Day 39: Web Scraping

Instructions:

  1. Open a new python file.
  2. The requests package is used to open a webpage within python for later manipulations. These manipulations will be completed with the bs4 package. Beautiful Soup 4 is used to read and parse the HTML code in order to scrape valuable information from the website.
    import requests
    from bs4 import BeautifulSoup
    import smtplib
    import os
    import time
    
  3. Supply the URL of the Amazon item you wish to track. You might want to channel your inner Duke Silver, but aren't willing to pay full price; this app will help you with that.
    url = 'https://www.amazon.com/dp/B00OET2J7K'
    
  4. In your browser, search for What's my user agent. This will provide the user agent string required for the requests package. Add this to a dictionary with User-Agent as the key and the user agent as the value. The user agent is valuable at bypassing "Robot Checks" since it helps python to simulate the actual browser.
    headers = {'User-Agent': 'Mozilla/5.0 (Windows NT 10.0; Win64; x64; rv:67.0) Gecko/20100101 Firefox/67.0'}
    
  5. The requests package can now be used to retrieve the page of the Amazon item using the two variables above.
    r = requests.get(url, headers=headers)
    
  6. The package bs4 (BeautifulSoup4) is used to analyze and retrieve data from a website. As expected, the lxml option parses the XML code, which can then be used to identify specific elements for retrieval.
    soup = BeautifulSoup(r.content, 'lxml')
    
  7. Beautiful Soup 4 contains simple methods of navigating the data structure. The title can easily be returned with the soup.title.string variable.
    title = soup.title.string
    
  8. In order to quickly identify price in the HTML structure, right click on the price and select "Inspect Element." This will open the Developer Tools in the browser where the full HTML tag can be observed. From the string, the id of "priceblock_ourprice" can be used to immediately identify the price of the item. The get_text() method pulls just the text (i.e. the price) and ignores the HTML tags. Additionally, the price is converted into a float by removing the $ sign and using the float() function.
    price = float(soup.find(id='priceblock_ourprice').get_text()[1:])
    
  9. If the price is equal to or falls below the desired value, the send_mail() function is called and the title, price, and url are passed to the function for formatting the email. After the email is sent, the program receives an exit(0) command to quit the program with an exit code of 0.
    if price <= 175:
        send_mail(title, price, url)
        exit(0)
    
  10. A simple function is used to generate the email connection and format the contents with pertinent information from the scraping actions.

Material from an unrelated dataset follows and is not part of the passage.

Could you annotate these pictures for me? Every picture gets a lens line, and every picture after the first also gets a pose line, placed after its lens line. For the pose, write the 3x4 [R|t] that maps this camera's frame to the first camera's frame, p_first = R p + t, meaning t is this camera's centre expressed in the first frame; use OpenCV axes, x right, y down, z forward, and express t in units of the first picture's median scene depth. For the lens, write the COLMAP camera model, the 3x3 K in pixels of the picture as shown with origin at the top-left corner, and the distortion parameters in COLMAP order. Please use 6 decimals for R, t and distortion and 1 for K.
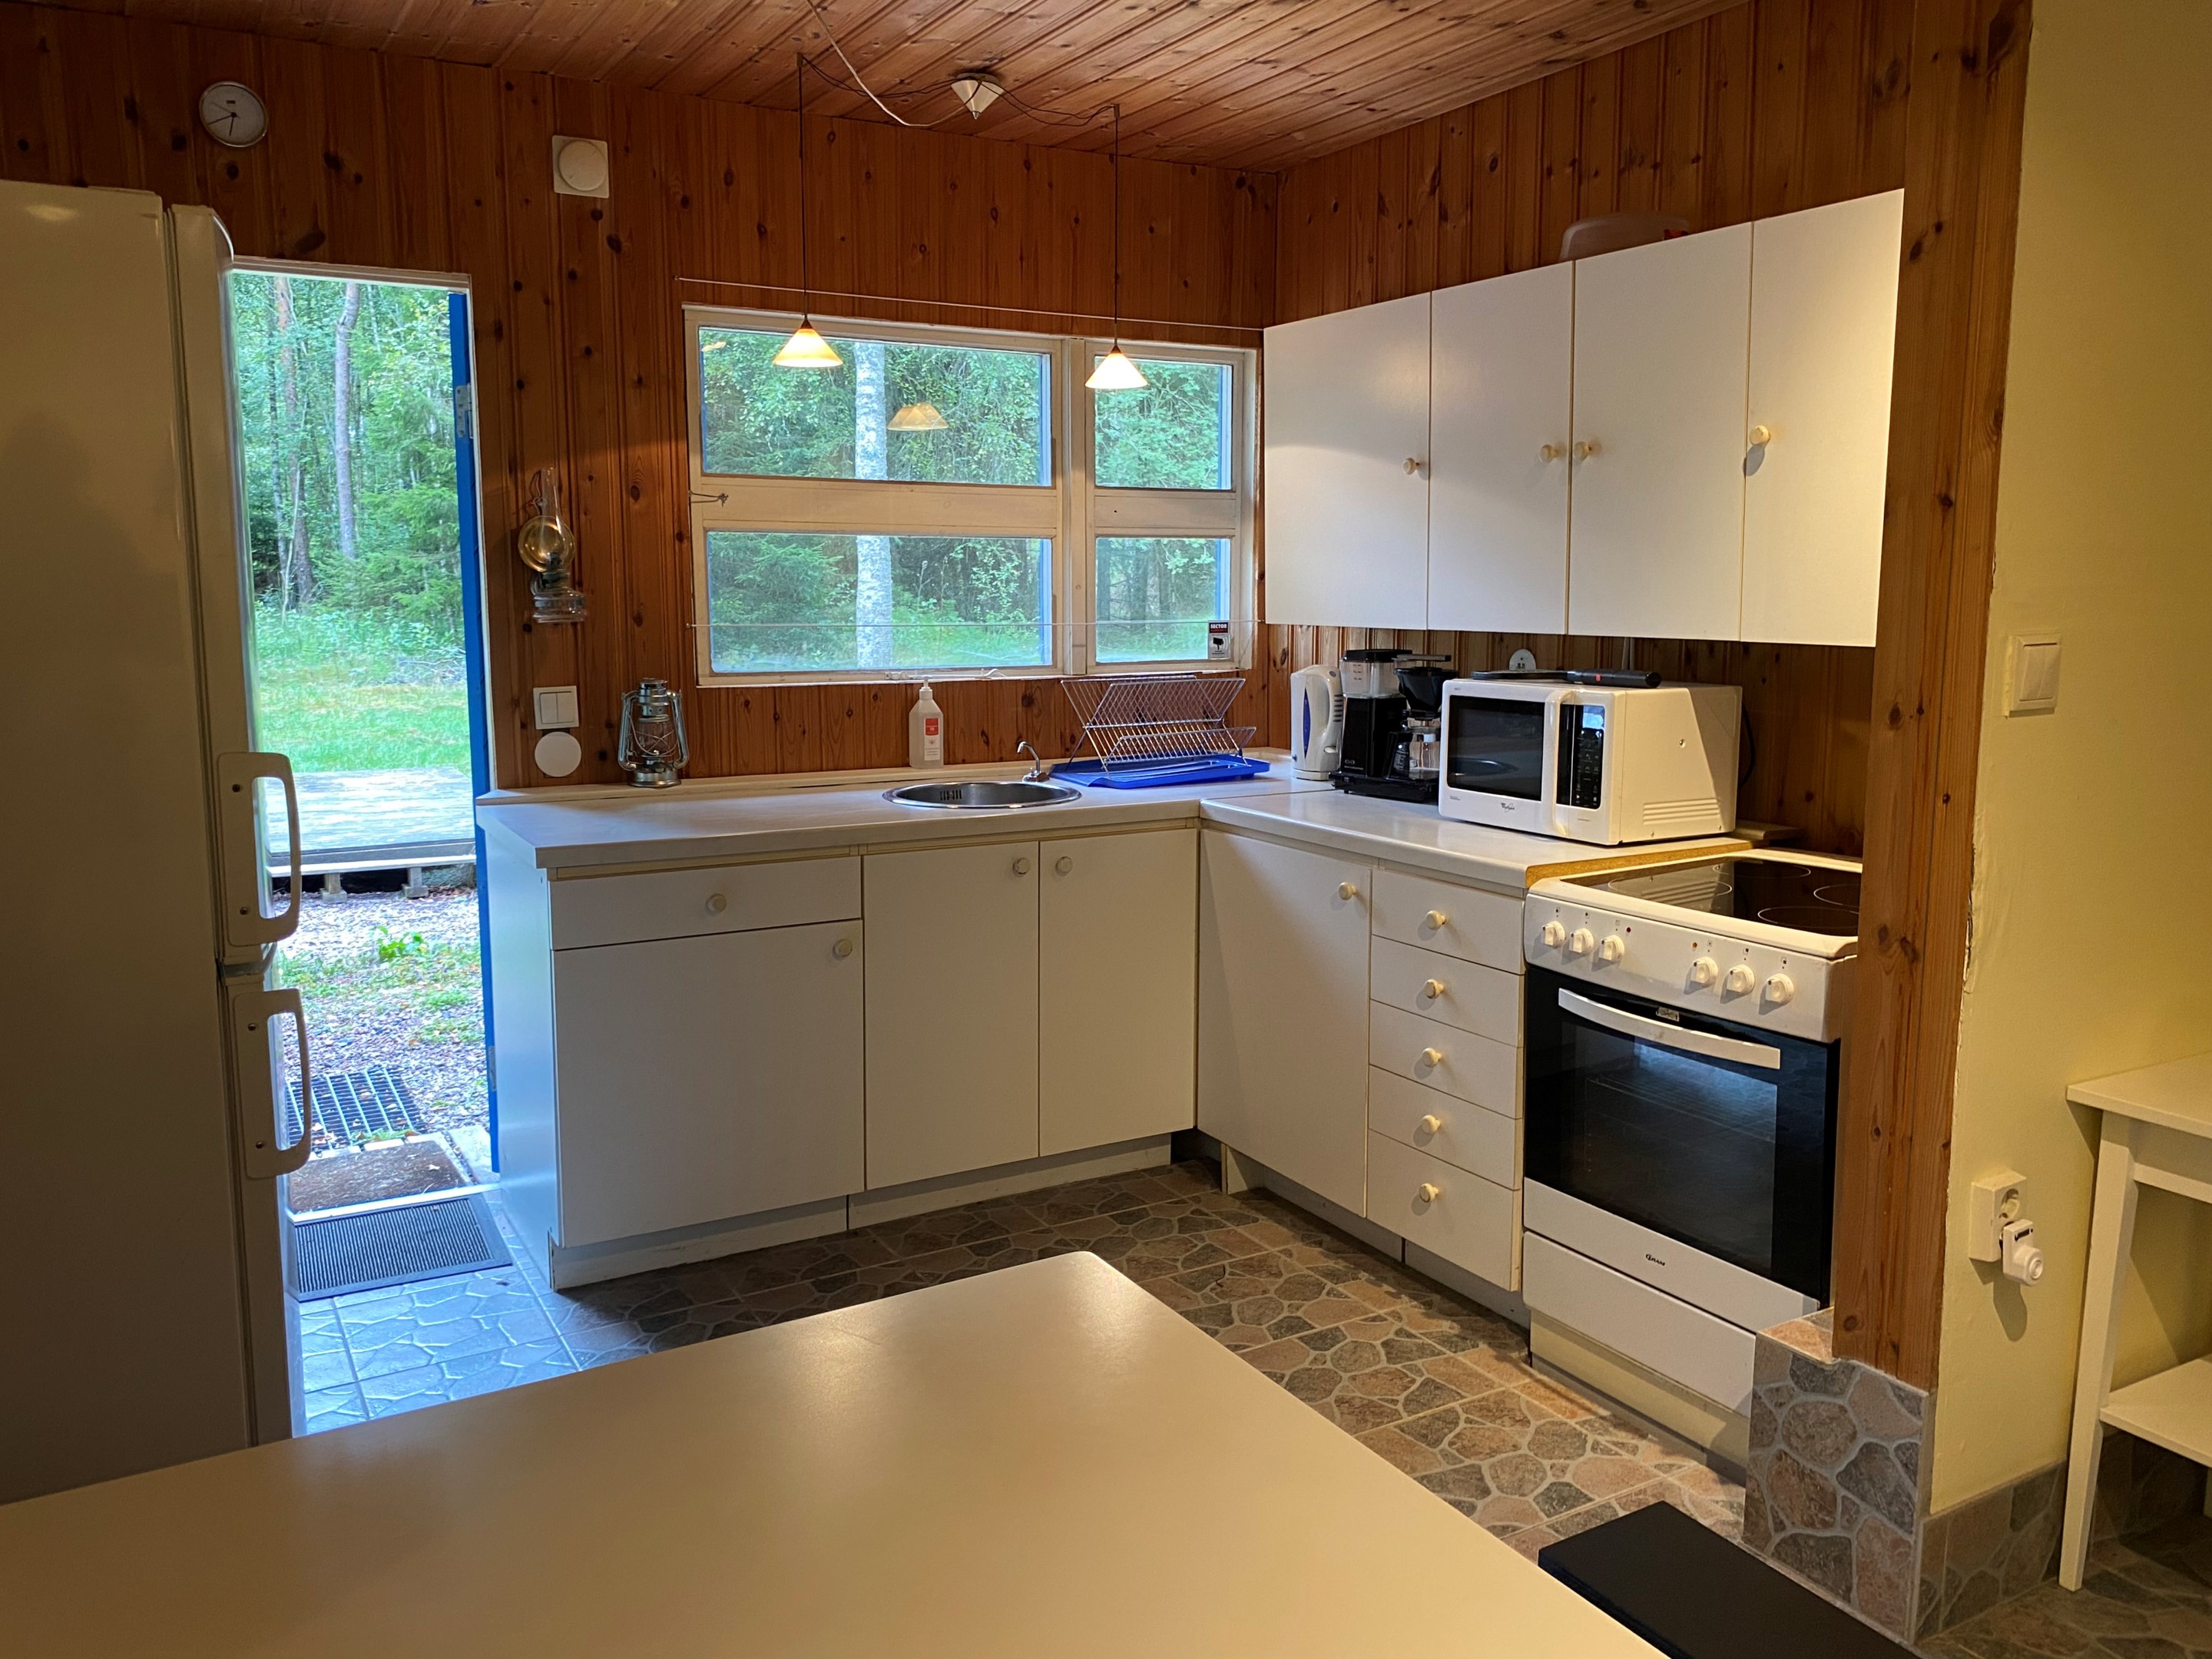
lens RADIAL K [[1700.9, 0, 1106.0], [0, 1700.9, 829.5], [0, 0, 1]] dist [0.016699, -0.026013]
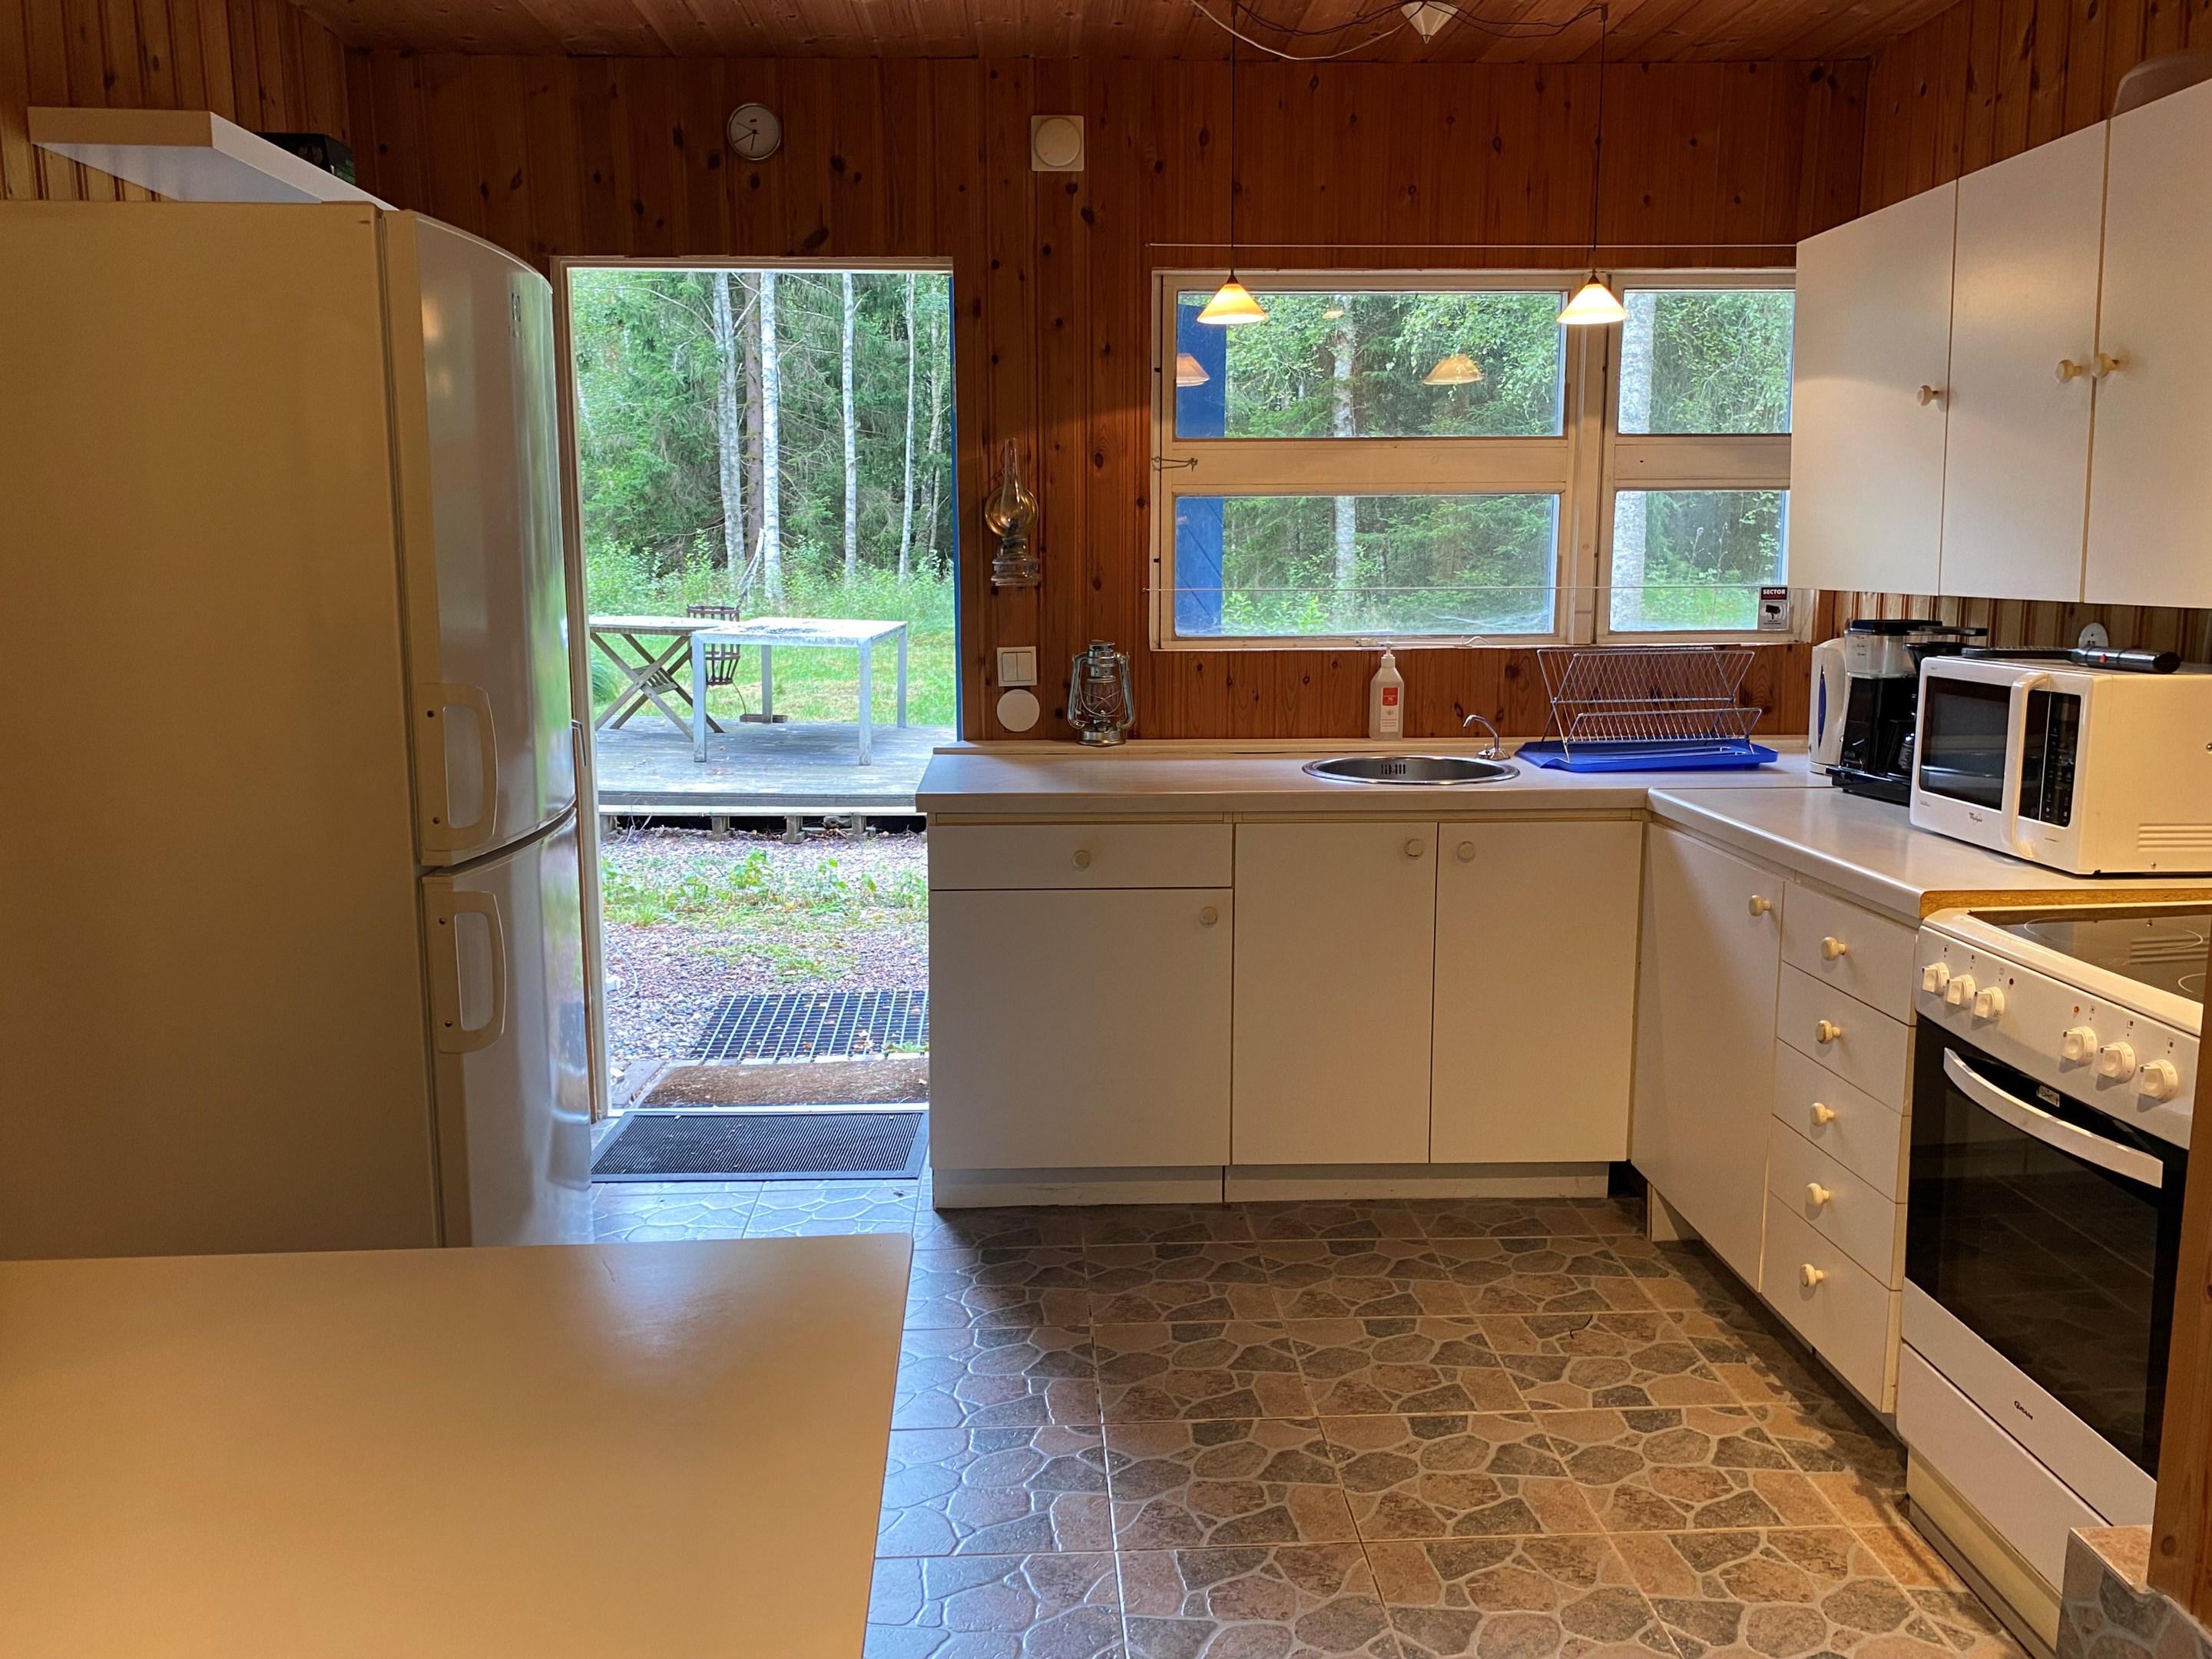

    def send_mail(title, price, url):
        """
        A simple function to connect to the email client and send a notification when the price drops below the provided
        level.
        :param title: The title from the Amazon page.
        :param price: The current price of the product.
        :param url: The URL link to the product page.
        :return: Email is sent with specifics about the product.
        """
    
        credentials = dict()
        with open("credentials.txt", "r") as cred:
            for line in cred:
                var, val = line.split(": ")
                credentials[var] = val.rstrip("\n")
                var = ""
                val = ""
                line = ""
    
        smtp_obj = smtplib.SMTP(f'smtp.{credentials["username"].split("@")[1]}', 587)
        smtp_obj.ehlo()
        smtp_obj.starttls()
        smtp_obj.ehlo()
        smtp_obj.login(credentials["username"], credentials["password"])
        subject = f"PRICE DROP: {title}"
        body = f"The price is now: ${price}\nLink: {url}"
        smtp_obj.sendmail(credentials["username"], credentials["username"],
                         f"Subject: {subject}\nDear {os.getlogin()},\n\n{body}.")
        credentials.clear()
        smtp_obj.quit()
    
  11. An infinite loop is created to check the price once a day (86,400 seconds in a day). If an email is sent, the program exits due to the exit code passed in the check_price() function. This program can be added to the system boot sequence so it executes anytime the computer is turned on.
    if __name__ == '__main__':
        while True:
            check_price()
            time.sleep(86400)
    
  12. Update the log file with what you have learned today.